▸ **GOAL OF THE EXERCISE**
Give the data below again exactly, and drop each picture from it.

Document layout detection data:
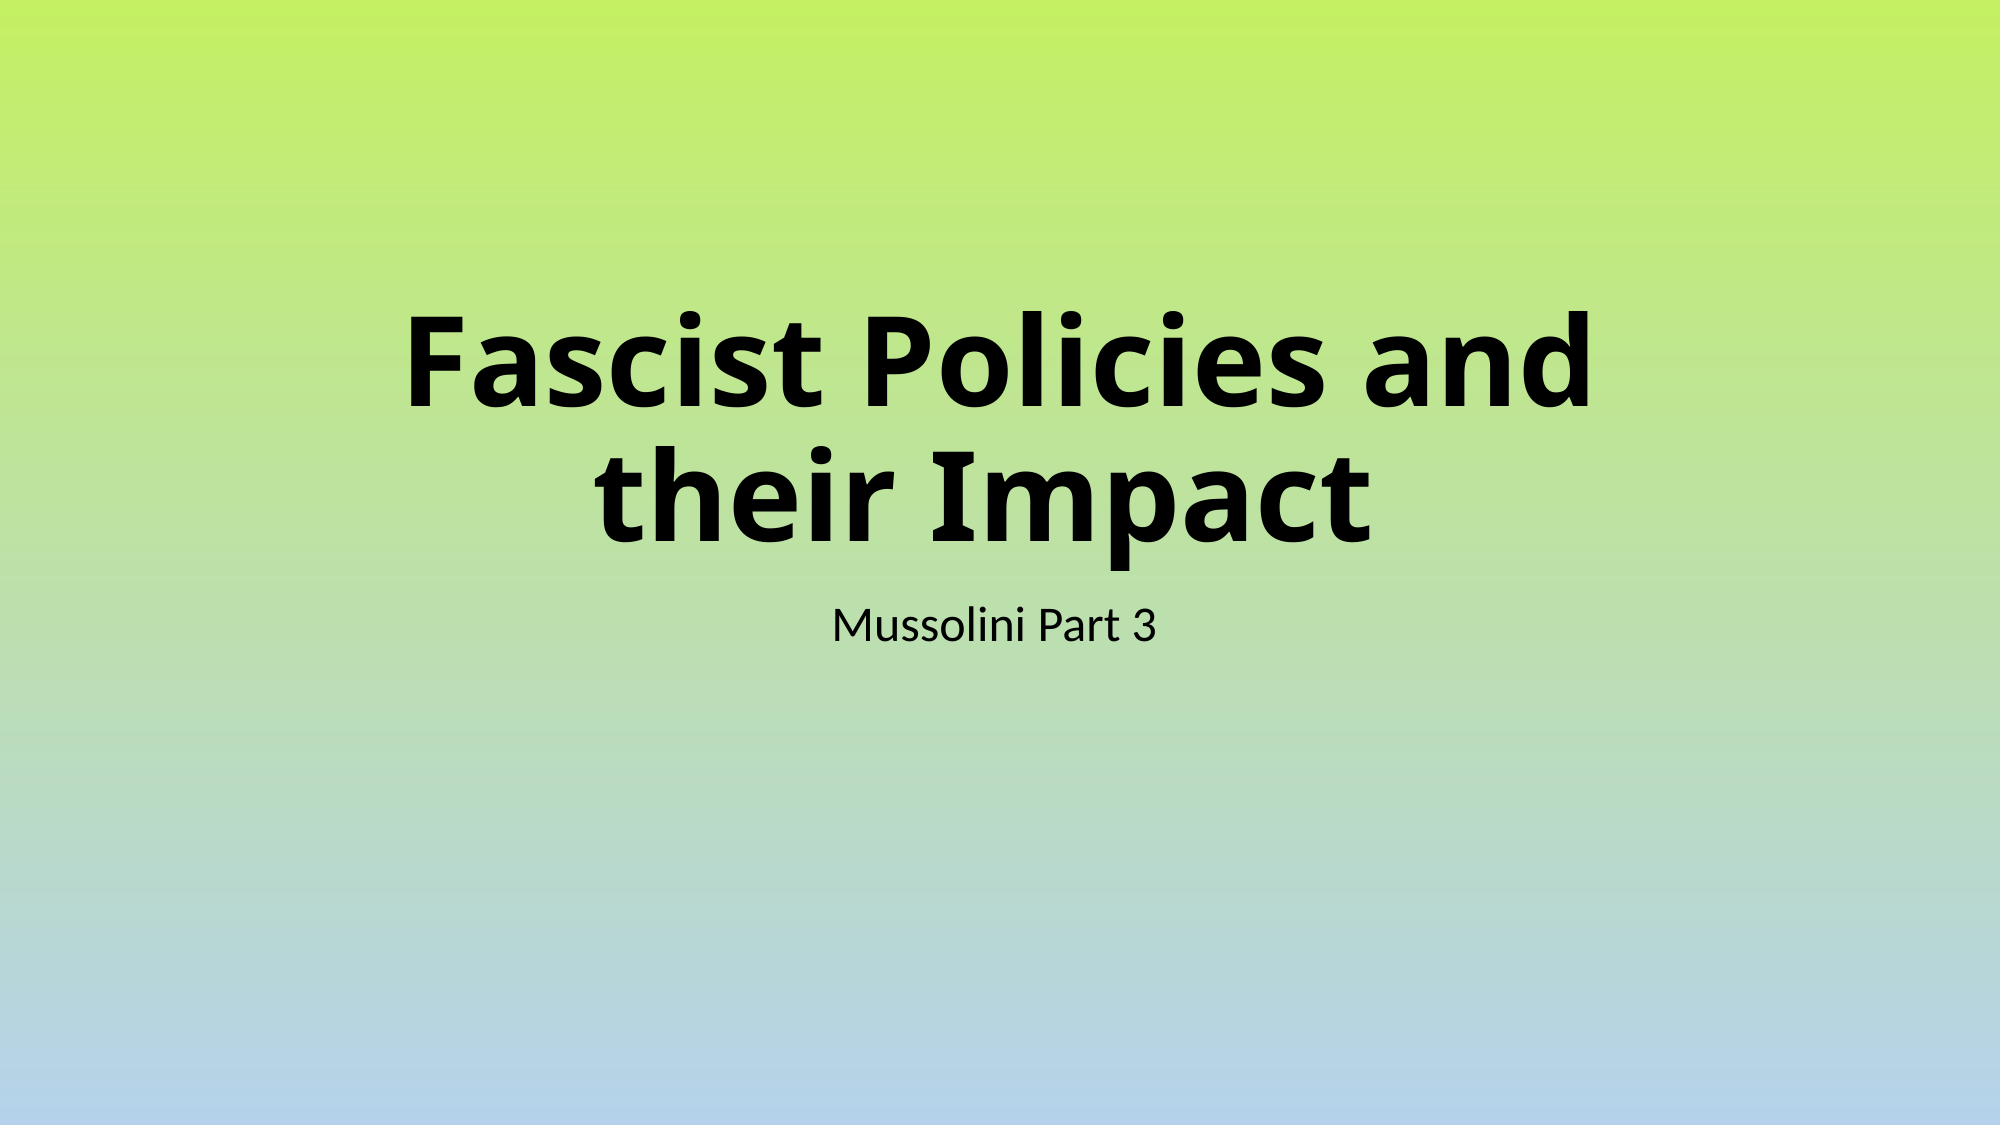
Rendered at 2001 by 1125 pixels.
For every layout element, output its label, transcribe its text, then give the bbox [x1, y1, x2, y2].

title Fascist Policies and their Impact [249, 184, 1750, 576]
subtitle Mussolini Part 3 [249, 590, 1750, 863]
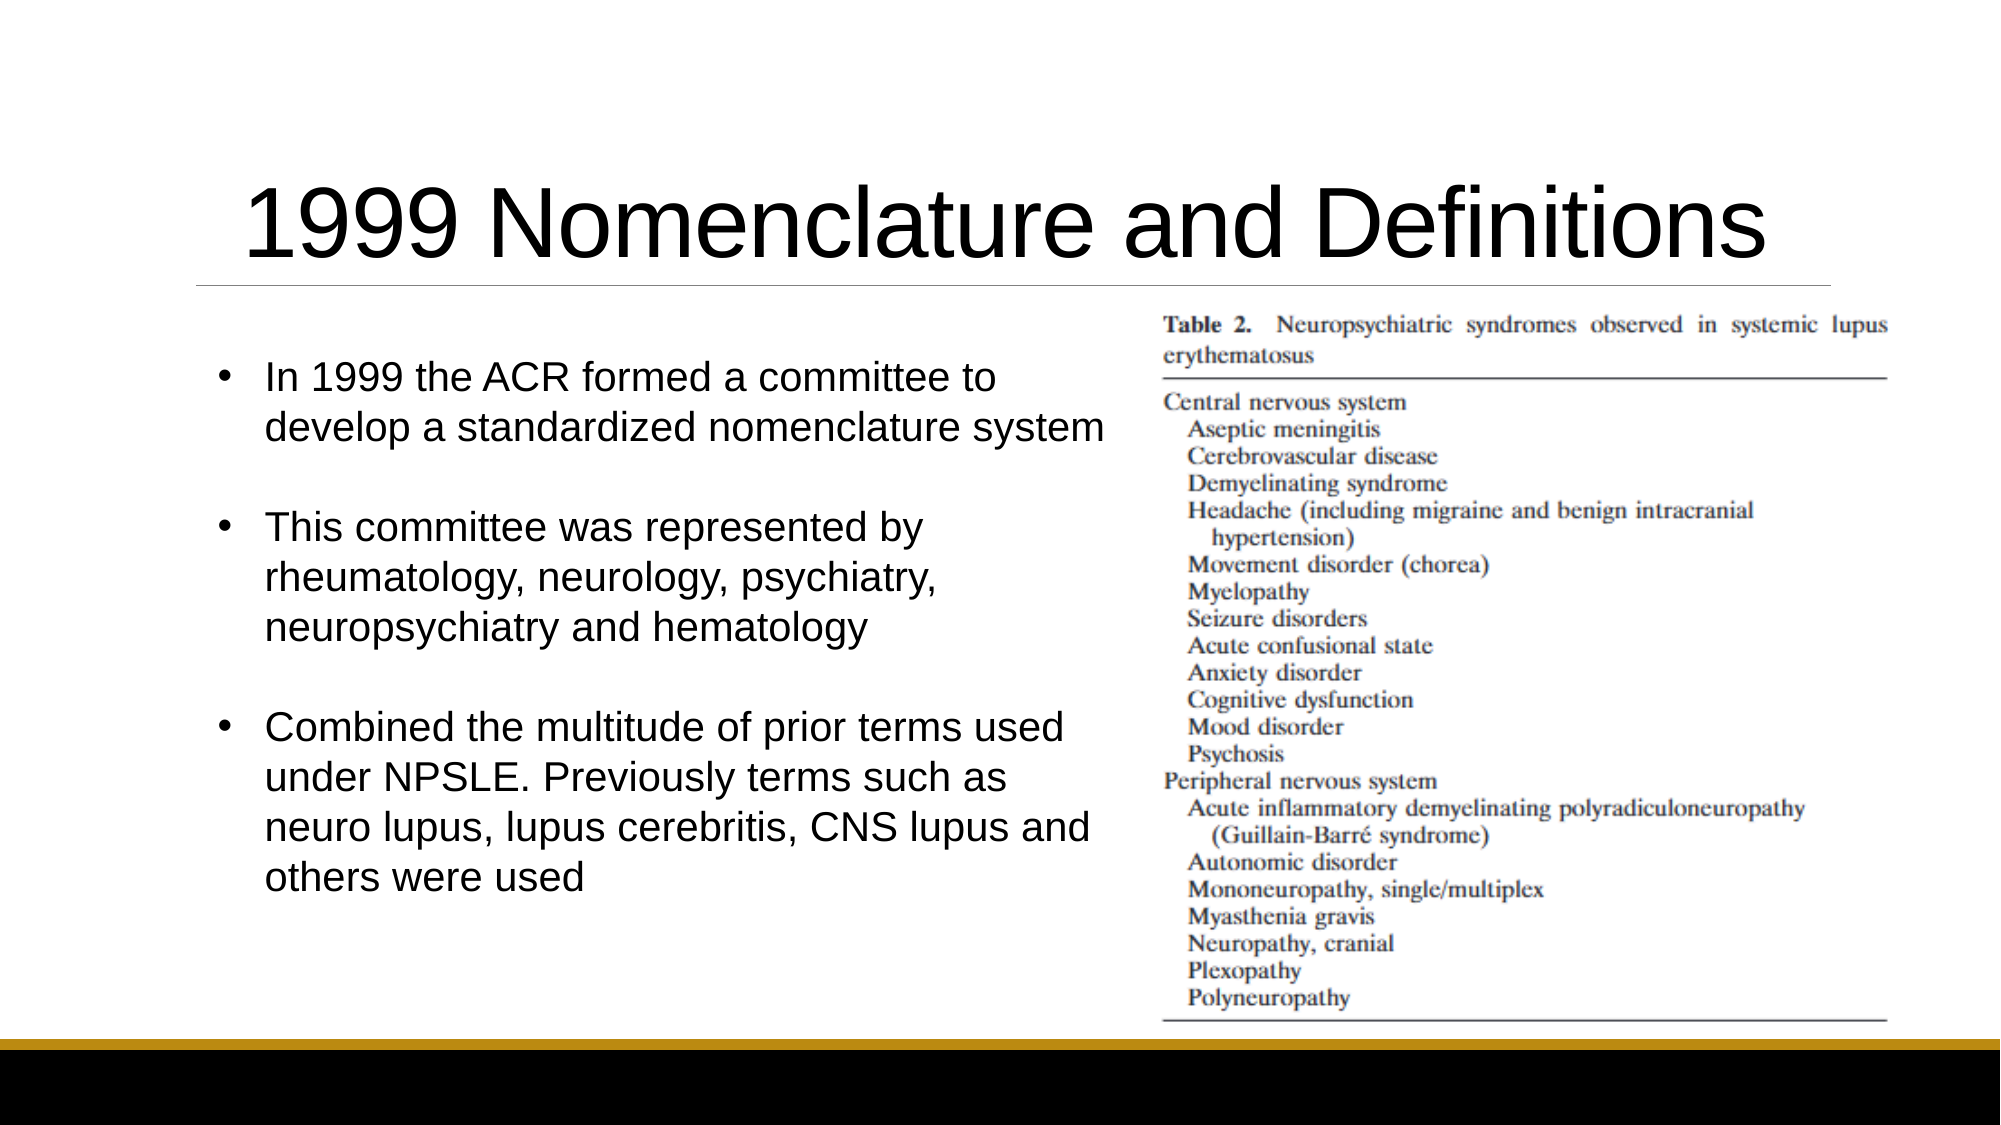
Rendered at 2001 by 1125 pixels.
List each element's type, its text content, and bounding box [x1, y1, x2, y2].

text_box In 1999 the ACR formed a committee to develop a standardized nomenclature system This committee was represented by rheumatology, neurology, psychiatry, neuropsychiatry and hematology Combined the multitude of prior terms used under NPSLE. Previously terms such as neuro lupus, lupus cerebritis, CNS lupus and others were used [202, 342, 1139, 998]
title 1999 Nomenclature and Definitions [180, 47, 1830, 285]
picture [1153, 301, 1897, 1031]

▸ **EXERCISE SOLUTION**
Rendered at 2001 by 1125 pixels.
For every layout element, output its label, transcribe its text, then give the bbox [x1, y1, x2, y2].

title Fascist Policies and their Impact [249, 184, 1750, 576]
subtitle Mussolini Part 3 [249, 590, 1750, 863]
Rendered at 2001 by 1125 pixels.
List each element's type, its text content, and bounding box [x1, y1, x2, y2].

text_box In 1999 the ACR formed a committee to develop a standardized nomenclature system This committee was represented by rheumatology, neurology, psychiatry, neuropsychiatry and hematology Combined the multitude of prior terms used under NPSLE. Previously terms such as neuro lupus, lupus cerebritis, CNS lupus and others were used [202, 342, 1139, 998]
title 1999 Nomenclature and Definitions [180, 47, 1830, 285]
picture [1153, 301, 1897, 1031]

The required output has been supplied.